Eva Lake buildings may have to be demolished 

Sinking buildings will be monitored through winter, decision made in spring

A decision on the fate of the two Eva Lake Village buildings that are sinking will be made in the spring.

While the employee-owned buildings are being monitored for further movement this winter three options are being considered for the spring: 1. Push the buildings back into their original position 2. Make the buildings square (which could result in structural damage) 3. Knock them down.

If they are knocked down then several owners might also have to file for bankruptcy – and some might have to file regardless of what happens. Engineers have estimated that it’s going to cost between $800,000 and $1.8 million to fix the buildings.

"I’m paying mortgage monthly and lately I’m wondering where my food for next week will be coming from," one young female owner said recently.

She added that there "wasn’t a hope in hell" that she would have moved into the buildings had she known what was going on with them.

"We were told in 2001 that it had been fixed but we found out that "a" problem had been fixed but not "the" problem.

"People think it’s a wonderful opportunity to own employee housing but when you’re not getting support it’s tough."

The owners of units in the two buildings, which were built in 1988 to address the employee housing issue, recently held a special meeting to brainstorm solutions to the problem.

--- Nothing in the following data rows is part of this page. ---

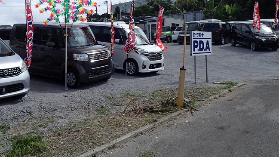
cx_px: 120
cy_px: 30
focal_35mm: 43
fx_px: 318
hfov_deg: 47.2
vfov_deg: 27.1
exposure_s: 1/250
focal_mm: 4.5
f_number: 8
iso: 100
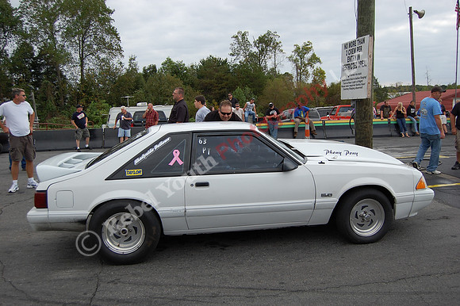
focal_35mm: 33
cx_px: 230
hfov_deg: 57.3
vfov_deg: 39.9
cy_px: 153
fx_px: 421
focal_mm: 22
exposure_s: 1/1000
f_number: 4
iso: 220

"I strongly believe that with some innovative thinking we can turn this nightmare into something positive," one owner wrote. However, no one is certain why the buildings have tilted.

In a message to Summit Strata Management, the company acting on behalf of the owners, Jaroslaw Dubas of Dubas Engineering wrote that "…the buildings were found to be leaning as much as approximately 1.5 inches to 3 feet.

"Such movement of the framed structure has introduced, in my opinion, significant stress on components of the frame and its integrity may be seriously affected."

In another letter Dubas wrote, "if additional testing and investigation reveals continuous slope stability problems, other options should be considered since to stabilize the soil would be very costly, which may prohibit the project."

Many of the owners have spoken of how the problem has affected them personally. While the uncertainty continues none of them can upgrade their apartments or make long-term plans.

The municipality’s manager of building services, David MacPhail, is familiar with the Eva Lake project and has extensive experience in Whistler. He was also unsure if any investigation would prove what was happening on the site.

"I don’t know if there is a geotechnical investigation they could conduct to get to the bottom of it," said MacPhail.

"It’s hard to believe that both (original engineers) Jacques Whitford and Jon Paine got into a pocket there where there was something that wasn’t obvious to them.

"There’s something that just doesn’t sit right with me because I can’t believe that so many engineers went in there and screwed up, because these guys have done an awful lot in Whistler."

MacPhail said there were many things that could be happening deep underground, which are almost impossible to test for, that could affect the bearing pressure or soil settlement at the surface.

"You could have something like an underground stream or rock movements," he said.

"Another situation other towns have had is where there has been mining and they’ve got underground mining shafts that haven’t been documented and then 100 years later somebody comes in and starts building a town. After a while you start to see ground settlement because of underground mine shafts that nobody knows they were there and even if you did a geotechnical investigation, unless you had a history of the mines, you wouldn’t know it."

On the original plans for Eva Lake Village, under the heading "site conditions", it says: "...steep slopes may be prone to snow and earth sliding and slippage." The explanation on the plans goes on to say: "No review of slope stability of ground bearing (soil stability) conditions has been performed by the engineer… such reviews, if required, should be by a soils engineer."

In the meantime the strata council will continue court proceedings against Jacques Whitford Environment Limited, the engineering consultant Jonathan Paine and the municipality.

The parties involved are expected to find a financial resolution soon. If the case goes to court then a spring date is anticipated.